UN to halt aggression

One nation cannot judge how to stop an unjust aggressor, he said, and pointed to the UN as the proper venue to discuss the matter. His visit to Albania next month was in part because it had a Government of national unity involving Muslims, Orthodox and Catholics. “The presence of the pope is to tell all peoples that it is possible to work together,” he said.

He visited Benedict XVI before departure for Korea and they discussed theological questions. He said he considered Benedict’s resignation a noble, humble and courageous gesture and hoped, should conditions be such, he would do the same. “He opened a door which is ‘institutional’ not ‘exceptional’,” Pope Francis said.

He confirmed he had written an encyclical on the environment, which was currently being revised, and that he planned to visit the US next year. He was also ready to go to China “tomorrow”, if the Government there allowed him.

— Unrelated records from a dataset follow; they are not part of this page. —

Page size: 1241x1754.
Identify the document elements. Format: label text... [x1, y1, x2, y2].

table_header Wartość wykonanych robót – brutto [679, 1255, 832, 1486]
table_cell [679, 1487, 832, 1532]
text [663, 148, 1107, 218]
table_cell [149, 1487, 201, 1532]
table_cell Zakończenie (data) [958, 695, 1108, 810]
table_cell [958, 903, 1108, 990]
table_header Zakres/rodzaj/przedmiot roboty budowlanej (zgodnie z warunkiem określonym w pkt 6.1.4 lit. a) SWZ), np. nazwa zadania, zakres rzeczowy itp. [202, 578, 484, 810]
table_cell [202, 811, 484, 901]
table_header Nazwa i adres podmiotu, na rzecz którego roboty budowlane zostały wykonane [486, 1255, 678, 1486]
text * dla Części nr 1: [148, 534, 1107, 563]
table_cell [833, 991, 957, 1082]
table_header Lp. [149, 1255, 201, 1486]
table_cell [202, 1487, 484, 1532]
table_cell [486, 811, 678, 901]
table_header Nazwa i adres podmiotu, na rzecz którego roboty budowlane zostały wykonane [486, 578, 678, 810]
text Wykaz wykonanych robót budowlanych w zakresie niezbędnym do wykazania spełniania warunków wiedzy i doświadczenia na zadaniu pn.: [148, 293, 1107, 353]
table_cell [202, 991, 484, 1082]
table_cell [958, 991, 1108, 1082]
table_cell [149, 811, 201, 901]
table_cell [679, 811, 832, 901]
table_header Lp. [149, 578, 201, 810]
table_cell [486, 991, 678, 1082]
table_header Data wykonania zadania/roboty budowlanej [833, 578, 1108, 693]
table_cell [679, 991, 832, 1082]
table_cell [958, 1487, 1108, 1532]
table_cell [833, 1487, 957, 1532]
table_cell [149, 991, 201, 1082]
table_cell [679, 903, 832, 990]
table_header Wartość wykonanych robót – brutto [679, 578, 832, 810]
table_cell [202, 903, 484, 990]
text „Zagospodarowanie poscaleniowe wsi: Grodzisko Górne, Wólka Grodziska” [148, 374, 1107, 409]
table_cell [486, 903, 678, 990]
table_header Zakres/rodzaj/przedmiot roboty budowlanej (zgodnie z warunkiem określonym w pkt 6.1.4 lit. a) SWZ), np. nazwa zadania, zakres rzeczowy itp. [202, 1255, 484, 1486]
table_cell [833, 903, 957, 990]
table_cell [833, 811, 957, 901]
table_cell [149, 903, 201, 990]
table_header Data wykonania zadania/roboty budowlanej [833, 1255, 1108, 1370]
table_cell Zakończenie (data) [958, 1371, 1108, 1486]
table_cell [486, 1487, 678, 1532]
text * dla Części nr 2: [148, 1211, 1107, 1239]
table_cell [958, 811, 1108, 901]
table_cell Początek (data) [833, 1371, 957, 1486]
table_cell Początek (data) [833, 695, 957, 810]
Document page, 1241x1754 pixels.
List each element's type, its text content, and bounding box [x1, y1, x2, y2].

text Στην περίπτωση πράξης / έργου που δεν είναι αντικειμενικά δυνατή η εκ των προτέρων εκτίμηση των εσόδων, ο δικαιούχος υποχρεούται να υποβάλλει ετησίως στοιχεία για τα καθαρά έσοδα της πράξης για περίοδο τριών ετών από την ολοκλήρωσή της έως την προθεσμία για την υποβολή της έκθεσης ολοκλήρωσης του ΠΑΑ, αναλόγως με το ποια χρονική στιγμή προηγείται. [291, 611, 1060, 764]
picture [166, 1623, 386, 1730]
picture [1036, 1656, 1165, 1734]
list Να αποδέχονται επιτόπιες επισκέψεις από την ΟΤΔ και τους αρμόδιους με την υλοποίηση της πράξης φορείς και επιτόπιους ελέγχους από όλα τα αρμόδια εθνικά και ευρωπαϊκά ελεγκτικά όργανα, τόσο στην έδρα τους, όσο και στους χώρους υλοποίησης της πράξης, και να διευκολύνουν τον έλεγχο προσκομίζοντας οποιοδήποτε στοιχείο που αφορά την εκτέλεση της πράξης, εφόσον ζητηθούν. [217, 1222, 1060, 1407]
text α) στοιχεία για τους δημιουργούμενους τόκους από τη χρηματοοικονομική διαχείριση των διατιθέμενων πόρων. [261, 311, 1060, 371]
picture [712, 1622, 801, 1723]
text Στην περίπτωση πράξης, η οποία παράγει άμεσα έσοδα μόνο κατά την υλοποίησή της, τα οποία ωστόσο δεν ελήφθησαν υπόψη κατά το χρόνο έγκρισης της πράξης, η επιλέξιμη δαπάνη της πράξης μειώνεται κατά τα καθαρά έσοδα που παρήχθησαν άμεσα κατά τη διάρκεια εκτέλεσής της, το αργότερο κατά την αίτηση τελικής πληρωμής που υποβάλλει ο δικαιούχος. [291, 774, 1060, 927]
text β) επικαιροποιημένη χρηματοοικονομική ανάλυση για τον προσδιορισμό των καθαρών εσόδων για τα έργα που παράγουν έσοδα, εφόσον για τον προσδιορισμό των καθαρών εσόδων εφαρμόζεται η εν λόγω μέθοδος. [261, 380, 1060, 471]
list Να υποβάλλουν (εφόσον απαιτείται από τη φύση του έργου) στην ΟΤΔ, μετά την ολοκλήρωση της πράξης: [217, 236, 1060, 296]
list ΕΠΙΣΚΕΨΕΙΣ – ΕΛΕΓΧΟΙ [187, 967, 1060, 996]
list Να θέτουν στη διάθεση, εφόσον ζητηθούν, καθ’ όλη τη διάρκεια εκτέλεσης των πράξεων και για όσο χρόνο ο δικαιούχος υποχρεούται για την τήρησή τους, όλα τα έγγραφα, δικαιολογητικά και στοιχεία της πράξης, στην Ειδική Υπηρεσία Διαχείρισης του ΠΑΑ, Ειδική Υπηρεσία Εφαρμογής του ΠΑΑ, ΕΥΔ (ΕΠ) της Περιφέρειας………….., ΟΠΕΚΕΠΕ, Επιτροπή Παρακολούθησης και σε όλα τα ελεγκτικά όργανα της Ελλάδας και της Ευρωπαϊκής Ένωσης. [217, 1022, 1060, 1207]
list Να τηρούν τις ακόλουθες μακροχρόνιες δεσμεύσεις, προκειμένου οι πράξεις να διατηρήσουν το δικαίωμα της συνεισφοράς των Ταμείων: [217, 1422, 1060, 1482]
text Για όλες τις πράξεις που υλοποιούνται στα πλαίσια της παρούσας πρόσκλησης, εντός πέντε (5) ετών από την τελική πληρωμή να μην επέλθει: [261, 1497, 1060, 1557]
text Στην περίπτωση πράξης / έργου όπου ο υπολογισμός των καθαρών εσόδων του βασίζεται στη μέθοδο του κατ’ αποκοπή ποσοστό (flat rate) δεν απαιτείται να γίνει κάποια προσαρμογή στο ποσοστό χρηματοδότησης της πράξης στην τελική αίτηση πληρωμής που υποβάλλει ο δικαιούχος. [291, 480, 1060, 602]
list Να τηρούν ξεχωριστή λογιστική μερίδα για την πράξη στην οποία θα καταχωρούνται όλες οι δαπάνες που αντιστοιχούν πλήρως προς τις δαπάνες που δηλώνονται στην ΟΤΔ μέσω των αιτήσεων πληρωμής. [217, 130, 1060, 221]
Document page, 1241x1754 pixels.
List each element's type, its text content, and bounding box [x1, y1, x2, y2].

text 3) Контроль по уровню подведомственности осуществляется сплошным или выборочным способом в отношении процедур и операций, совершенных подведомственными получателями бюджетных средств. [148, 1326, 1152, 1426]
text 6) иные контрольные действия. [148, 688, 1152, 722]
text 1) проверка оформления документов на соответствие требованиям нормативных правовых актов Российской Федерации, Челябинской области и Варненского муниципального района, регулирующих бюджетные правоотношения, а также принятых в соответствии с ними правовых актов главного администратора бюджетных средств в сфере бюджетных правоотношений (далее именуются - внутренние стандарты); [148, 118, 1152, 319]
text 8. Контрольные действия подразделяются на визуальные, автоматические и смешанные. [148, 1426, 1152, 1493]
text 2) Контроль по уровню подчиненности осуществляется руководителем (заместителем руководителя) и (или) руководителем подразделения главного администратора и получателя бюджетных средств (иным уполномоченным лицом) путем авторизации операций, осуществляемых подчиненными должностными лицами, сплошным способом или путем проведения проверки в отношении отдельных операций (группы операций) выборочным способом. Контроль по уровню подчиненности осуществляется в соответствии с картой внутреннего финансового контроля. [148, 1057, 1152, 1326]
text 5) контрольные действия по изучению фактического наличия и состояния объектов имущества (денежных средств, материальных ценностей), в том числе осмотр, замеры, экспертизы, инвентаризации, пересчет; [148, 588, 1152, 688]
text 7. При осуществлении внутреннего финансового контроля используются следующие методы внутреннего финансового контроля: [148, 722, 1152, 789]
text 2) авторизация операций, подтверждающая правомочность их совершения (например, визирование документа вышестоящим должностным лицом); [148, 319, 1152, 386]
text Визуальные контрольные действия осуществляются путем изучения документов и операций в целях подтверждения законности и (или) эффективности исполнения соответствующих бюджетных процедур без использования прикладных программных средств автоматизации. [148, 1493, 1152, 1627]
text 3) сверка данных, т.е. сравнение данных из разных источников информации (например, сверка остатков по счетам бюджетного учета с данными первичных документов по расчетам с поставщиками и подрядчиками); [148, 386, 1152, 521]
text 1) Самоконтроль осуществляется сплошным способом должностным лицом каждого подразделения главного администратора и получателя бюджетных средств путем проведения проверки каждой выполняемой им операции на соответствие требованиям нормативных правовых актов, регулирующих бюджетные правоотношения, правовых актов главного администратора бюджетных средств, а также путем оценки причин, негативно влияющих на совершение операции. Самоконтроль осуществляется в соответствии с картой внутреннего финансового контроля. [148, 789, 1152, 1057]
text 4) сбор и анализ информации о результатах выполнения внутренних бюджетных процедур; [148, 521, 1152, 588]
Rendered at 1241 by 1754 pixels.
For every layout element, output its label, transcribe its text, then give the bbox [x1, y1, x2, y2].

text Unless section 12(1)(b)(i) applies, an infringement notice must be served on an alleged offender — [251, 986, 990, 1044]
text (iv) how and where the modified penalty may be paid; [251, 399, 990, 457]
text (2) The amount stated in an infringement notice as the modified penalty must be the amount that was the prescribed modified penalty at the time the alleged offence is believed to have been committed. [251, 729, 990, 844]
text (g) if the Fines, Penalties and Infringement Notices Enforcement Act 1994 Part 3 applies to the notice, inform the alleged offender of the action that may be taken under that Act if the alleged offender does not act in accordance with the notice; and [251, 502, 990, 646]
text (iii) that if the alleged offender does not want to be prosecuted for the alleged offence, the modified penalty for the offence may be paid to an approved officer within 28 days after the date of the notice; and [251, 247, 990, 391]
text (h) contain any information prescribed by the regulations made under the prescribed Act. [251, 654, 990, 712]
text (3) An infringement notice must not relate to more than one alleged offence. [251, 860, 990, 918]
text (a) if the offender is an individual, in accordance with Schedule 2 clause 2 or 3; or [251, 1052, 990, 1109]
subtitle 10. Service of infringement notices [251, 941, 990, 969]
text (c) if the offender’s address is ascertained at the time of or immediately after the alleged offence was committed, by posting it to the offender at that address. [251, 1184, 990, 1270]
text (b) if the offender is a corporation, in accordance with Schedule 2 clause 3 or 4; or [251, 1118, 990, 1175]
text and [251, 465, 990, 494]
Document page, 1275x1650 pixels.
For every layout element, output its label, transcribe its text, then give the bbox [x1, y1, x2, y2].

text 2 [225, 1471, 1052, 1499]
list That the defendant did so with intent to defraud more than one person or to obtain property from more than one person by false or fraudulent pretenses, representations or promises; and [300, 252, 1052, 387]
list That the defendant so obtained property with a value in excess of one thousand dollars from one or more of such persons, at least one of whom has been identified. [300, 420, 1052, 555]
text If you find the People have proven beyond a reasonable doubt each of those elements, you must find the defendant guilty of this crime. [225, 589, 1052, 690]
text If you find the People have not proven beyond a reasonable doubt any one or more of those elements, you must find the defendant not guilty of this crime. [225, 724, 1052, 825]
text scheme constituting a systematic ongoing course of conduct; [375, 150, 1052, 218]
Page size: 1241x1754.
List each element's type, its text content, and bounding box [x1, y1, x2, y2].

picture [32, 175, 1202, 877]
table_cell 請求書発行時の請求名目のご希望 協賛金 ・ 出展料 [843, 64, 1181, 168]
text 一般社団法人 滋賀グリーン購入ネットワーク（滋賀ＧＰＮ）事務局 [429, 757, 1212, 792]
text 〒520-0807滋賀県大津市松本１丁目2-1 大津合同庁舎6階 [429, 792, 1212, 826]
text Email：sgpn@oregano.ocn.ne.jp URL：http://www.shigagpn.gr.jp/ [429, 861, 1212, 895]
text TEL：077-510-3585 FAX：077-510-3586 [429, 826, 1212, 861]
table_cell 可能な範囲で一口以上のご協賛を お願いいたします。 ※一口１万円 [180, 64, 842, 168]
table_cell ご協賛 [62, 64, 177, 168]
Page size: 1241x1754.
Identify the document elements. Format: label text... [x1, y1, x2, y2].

At 78, he said he knew he had to slow down. He had taken some vacation time where he read a book about being “happy to be neurotic”. He quipped: “I have some neuroses and you need to treat them well.” One neurosis he admitted to was being “a bit too attached to life”. The last time he had taken a holiday was with the Jesuit community outside Buenos Aires, in 1975.

He has learned how to handle his celebrity status as pope by reflecting on his errors and his own mortality. “I try to think of my sins and my mistakes . . . because I know that this will not last long, two or three years, and then, to the House of the Father,” he said.

Beatification

There were, he said, no doctrinal problems blocking the beatification of Archbishop Oscar Romero who, as archbishop of San Salvador, was murdered in 1980 while celebrating Mass. He said the case had previously been "blocked, out of prudence" by the Vatican's Congregation for the Doctrine of the Faith but that had now been "unblocked".